A lot of the times during stock picking, there usually are quite a few moving parts when doing a write-up on a new stock. Typically, we have a dash of fundamental trends, headline analysis and then we dive in to the technical side and risk parameters. With our newest pick, we feel that it was so clean cut from a risk:reward perspective that we decided to make our write-up relatively straight forward. While this stock's risk:reward ratio is similar to other picks we’ve made recently, you’ll notice that the upside and downside are a bit more tame on a percentage basis than they usually are. This is because of the simple nature of the technical setup. Without further ado, we’d like to introduce our newest pick and dig in; Ardmore Shipping Corporation (NYSE:ASC).
Background:
Ardmore Shipping Corp owns and operates a fleet of mid-size product and chemical tankers, which provide seaborne transportation of petroleum products and chemicals across the globe. The company is focused on fuel efficiency and cost leadership, and it provides its shipping services to customers through voyage charters, commercial pools, and time charters. Its main customers are oil majors, national oil companies, oil and chemical traders, and chemical companies.
ASC Trading Strategy:
Even though the stock fell from its session high of $4.20 to close at $4.06/share (+3.05%) on Friday, we think that the intraday pop is cause to get excited. Traders appear to be increasingly bullish on this stock, so we think that the momentum seen Friday and leading up to October will be enough to push this stock to our price target. With this being taken into account, we like the entry at Monday’s open.
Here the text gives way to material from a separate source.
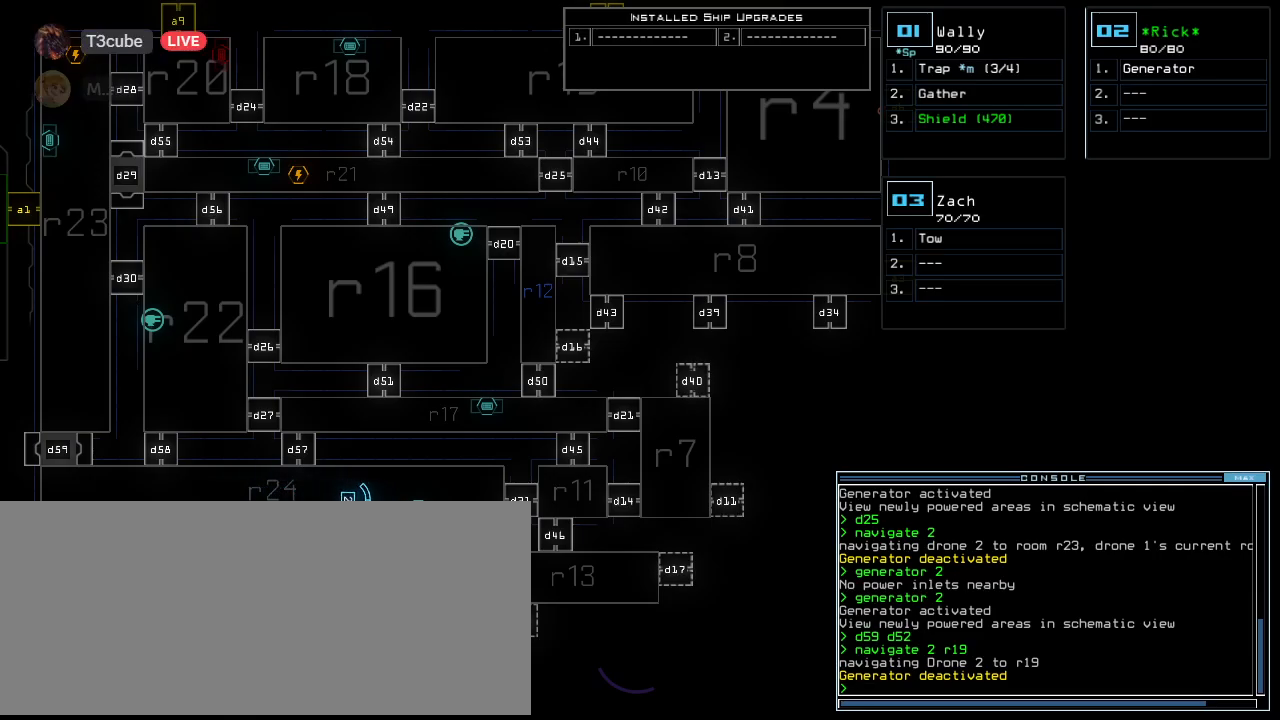
{"keys": ["right", "up"], "events": [[20, "2", "down"], [60, "up", "down"], [100, "2", "up"], [100, "6", "up"], [440, "right", "down"]]}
For support, there are two relatively close levels that we view as essential for this small cap. Up first is the 100-day SMA currently at $3.74. Following this is the October low of $3.63 that served as sharp support earlier this month. Should the price dip below both of these levels during an intermediate selloff, we feel it’s best to cut ties with the position in order to avoid ruin. With that said, we have set our stop loss at $3.62/share.
As for the resistance side of the equation, just like the support, there are two key points. The only difference on this side is that the levels are much further away than on the support side, which is good for our position. Up first we have the June peak of $4.57. Following this up is the May peak of $5.13. Both of these monthly highs served as significant resistance earlier this year, however we think that the recent momentum will carry the price just above these price ceilings, which is why we have set our price target at $5.15/share.
With these risk parameters in place and using Friday’s close of $4.06 as the proxy entry price, this play is shaping up to have +26.85% upside while risking -10.84%. We anticipate this move occurring within the next five to seven months.